**Supplied material**
--------------------------------

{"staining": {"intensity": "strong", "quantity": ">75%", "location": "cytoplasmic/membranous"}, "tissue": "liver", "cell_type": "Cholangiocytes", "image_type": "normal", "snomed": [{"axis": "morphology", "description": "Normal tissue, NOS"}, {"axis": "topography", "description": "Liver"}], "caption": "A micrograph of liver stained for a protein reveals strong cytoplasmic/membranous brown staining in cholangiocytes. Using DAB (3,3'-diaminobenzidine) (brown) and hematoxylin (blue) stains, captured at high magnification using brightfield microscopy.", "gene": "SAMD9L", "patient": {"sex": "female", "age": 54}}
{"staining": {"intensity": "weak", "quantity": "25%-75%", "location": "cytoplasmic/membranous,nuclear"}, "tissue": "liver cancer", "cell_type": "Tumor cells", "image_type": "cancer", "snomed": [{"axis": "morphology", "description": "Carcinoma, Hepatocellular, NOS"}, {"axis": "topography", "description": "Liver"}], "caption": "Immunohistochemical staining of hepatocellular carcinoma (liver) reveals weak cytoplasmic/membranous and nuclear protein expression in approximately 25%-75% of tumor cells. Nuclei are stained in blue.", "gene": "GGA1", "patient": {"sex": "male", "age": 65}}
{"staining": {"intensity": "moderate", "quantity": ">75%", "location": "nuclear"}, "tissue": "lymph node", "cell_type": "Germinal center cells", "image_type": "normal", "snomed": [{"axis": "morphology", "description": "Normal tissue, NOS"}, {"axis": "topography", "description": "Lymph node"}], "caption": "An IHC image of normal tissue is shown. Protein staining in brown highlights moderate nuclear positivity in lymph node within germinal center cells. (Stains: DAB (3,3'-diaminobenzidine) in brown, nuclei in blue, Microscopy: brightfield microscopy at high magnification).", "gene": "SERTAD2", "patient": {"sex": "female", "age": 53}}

--------------------------------

**Exercise requirements**
Would you retype the whole listing, exactly as it reads?

**Output of the task**
{"staining": {"intensity": "strong", "quantity": ">75%", "location": "cytoplasmic/membranous"}, "tissue": "liver", "cell_type": "Cholangiocytes", "image_type": "normal", "snomed": [{"axis": "morphology", "description": "Normal tissue, NOS"}, {"axis": "topography", "description": "Liver"}], "caption": "A micrograph of liver stained for a protein reveals strong cytoplasmic/membranous brown staining in cholangiocytes. Using DAB (3,3'-diaminobenzidine) (brown) and hematoxylin (blue) stains, captured at high magnification using brightfield microscopy.", "gene": "SAMD9L", "patient": {"sex": "female", "age": 54}}
{"staining": {"intensity": "weak", "quantity": "25%-75%", "location": "cytoplasmic/membranous,nuclear"}, "tissue": "liver cancer", "cell_type": "Tumor cells", "image_type": "cancer", "snomed": [{"axis": "morphology", "description": "Carcinoma, Hepatocellular, NOS"}, {"axis": "topography", "description": "Liver"}], "caption": "Immunohistochemical staining of hepatocellular carcinoma (liver) reveals weak cytoplasmic/membranous and nuclear protein expression in approximately 25%-75% of tumor cells. Nuclei are stained in blue.", "gene": "GGA1", "patient": {"sex": "male", "age": 65}}
{"staining": {"intensity": "moderate", "quantity": ">75%", "location": "nuclear"}, "tissue": "lymph node", "cell_type": "Germinal center cells", "image_type": "normal", "snomed": [{"axis": "morphology", "description": "Normal tissue, NOS"}, {"axis": "topography", "description": "Lymph node"}], "caption": "An IHC image of normal tissue is shown. Protein staining in brown highlights moderate nuclear positivity in lymph node within germinal center cells. (Stains: DAB (3,3'-diaminobenzidine) in brown, nuclei in blue, Microscopy: brightfield microscopy at high magnification).", "gene": "SERTAD2", "patient": {"sex": "female", "age": 53}}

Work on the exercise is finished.